Published: Sunday, September 15, 2013
Updated: Sunday, September 15, 2013 22:09
The Hillside Generation - The lines in Hillside have been shockingly manageable thus far this year, and we have a theory: the Hillside generation is expiring. Those of us who are seniors still remember the days when we lived on Lower Campus and we could get Hillside food on our meal plan—the days when we could sit at a high table, do our philosophy reading, sip coffee that actually tasted like coffee, and generally feel fancy, all on our meal plan. The juniors too remember when Hillside was financially accessible, albeit a 15 minute walk. But for the younger half of the student body, Hillside has always been a maybe-once-a-month splurge. Yes, by the time you get to junior or senior year and you no longer have a meal plan, you can use your precious flex plan dollars anywhere you choose, but if you’ve not cultivated the same love of Hillside that burned fiercely in the hearts of your predecessors, will you really start frequenting the posh campus cafe now? Our guess is no, you will not. And the lines will remain short for those of us who do need our weekly fix of a Hillside burger. And we deem that a good thing.
Watch This Now - We have, in the past, used this column as a forum through which to promote our favorite YouTube videos, and we see no reason to stop now. So heed our advice and look up “The Fox.” It’s a music video with 29 million views, and it poses a deeply philosophical question in a visually interesting way. Equal parts catchy, disturbing, and hilarious, watch it now so you can say you liked “The Fox” before it was cool. Because everyone wants to be that guy.
A Loss Angeles - So I guess our ritual Thumbs Up of the football team could only take them so far. It was not enough to help them defeat the Trojans of the University of Southern California. This Thumbs Down is not directed at the football team, but rather at ourselves for our hubris. We shall not be so vain in future weeks, and maybe the now humble, self-aware vibes we are sending to the football team will catapult them to victory.
Sucks to Sock - What’s the worst part about cold weather? You have to wear socks. There’s no getting around it.

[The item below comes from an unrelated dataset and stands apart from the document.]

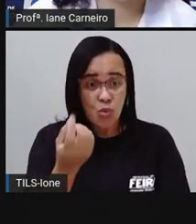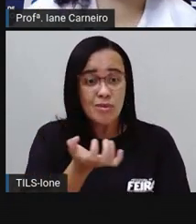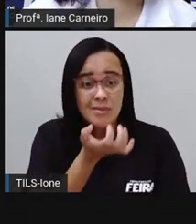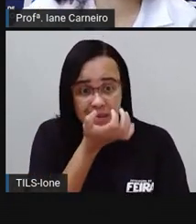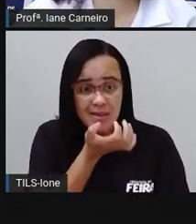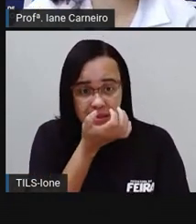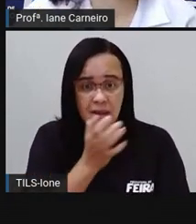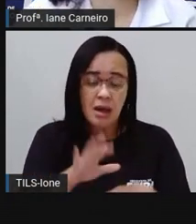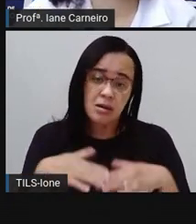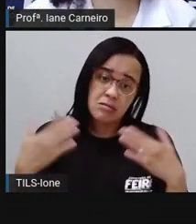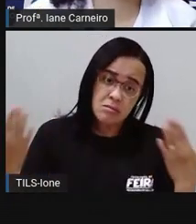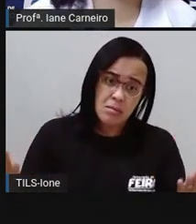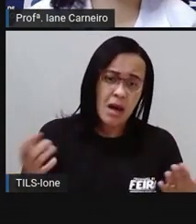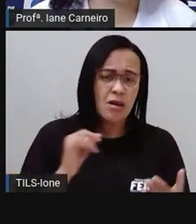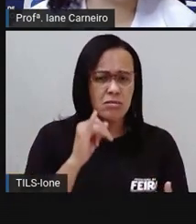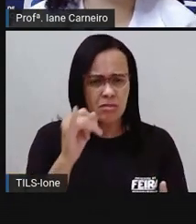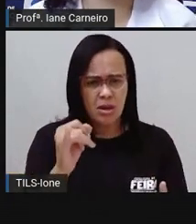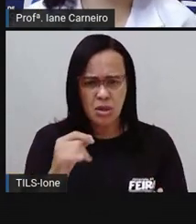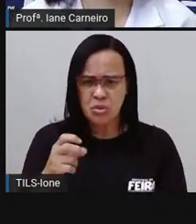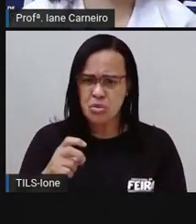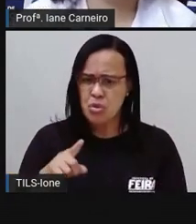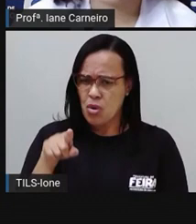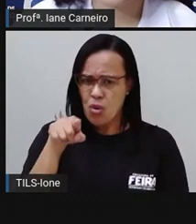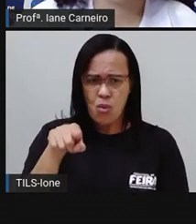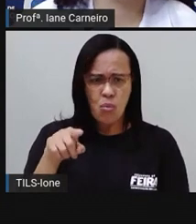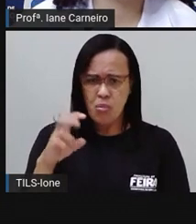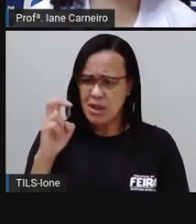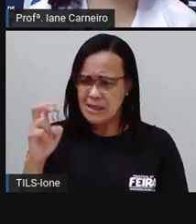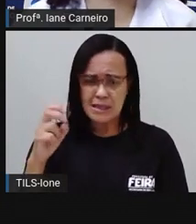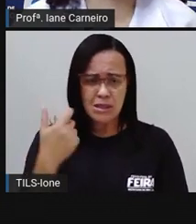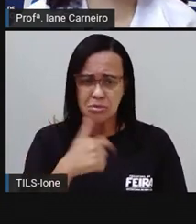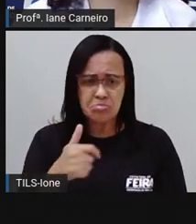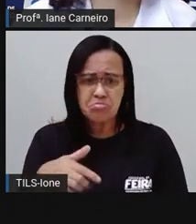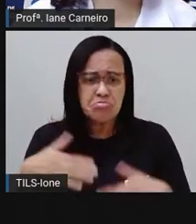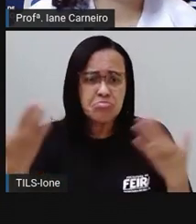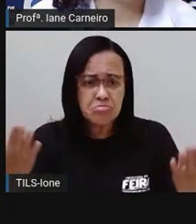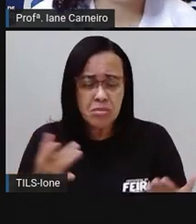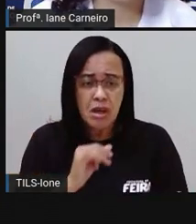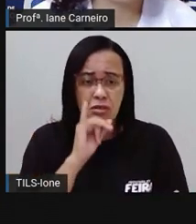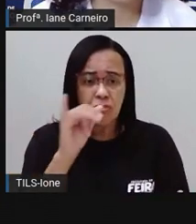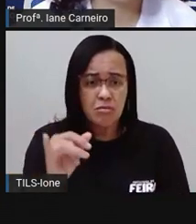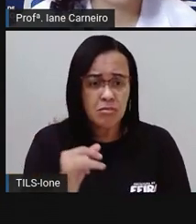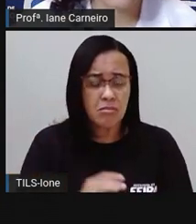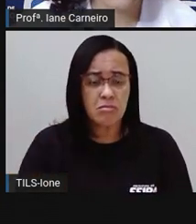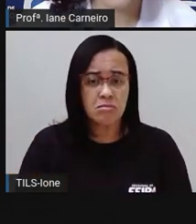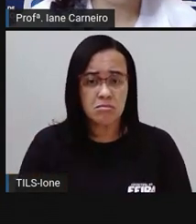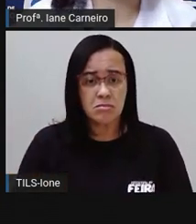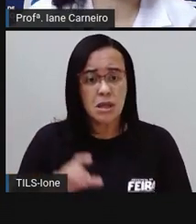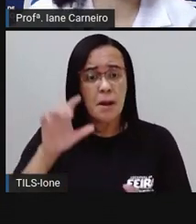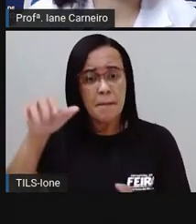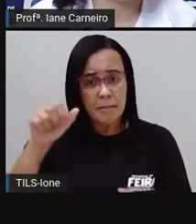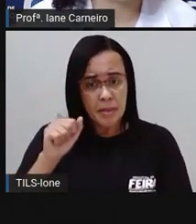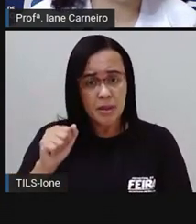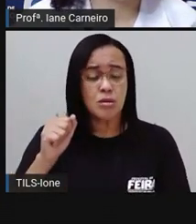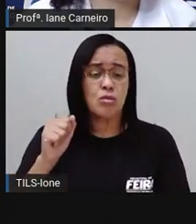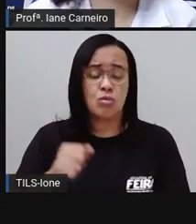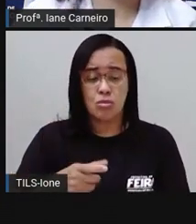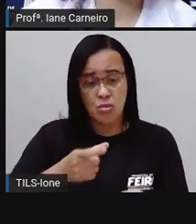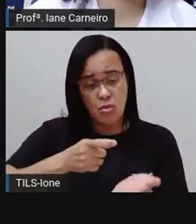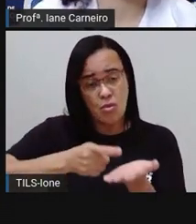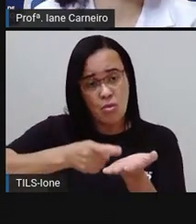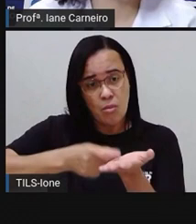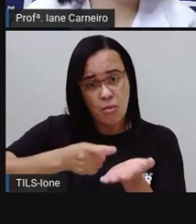delas não era de cinco. Falou Duende. Correto, disse Theo. Pegou a moeda de um e mostrou ao Duende.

This adds at least 30 seconds to your getting-ready time—probably more, if the shoes you’re planning on wearing have laces on them (we loathe the person who decided Velcro is unacceptable for people over the age of six)—and when you take them off, they’re sweaty and gross and sometimes you even feel the need to wash your hands after peeling them off your feet—the unquestionably weirdest and most disliked body part. Also, socks are the item of clothing that you really cannot get away with wearing two days in a row. Because after one wear, they’re slightly damp and they probably smell, so it’s straight to the laundry basket for them. This means you have to buy about a billion pairs so you don’t have to do laundry every five days. Which means two billion socks to keep track of—a difficult feet (see what we did there?) when those evil washers and dryers steal a handful every time you actually have to do laundry because you’ve made it through your drawer full of socks. And then what do you do with the one sock? The whole ordeal is enough to make us want to quit school, pack up, and move to Hawaii where we hear socks aren’t even a thing.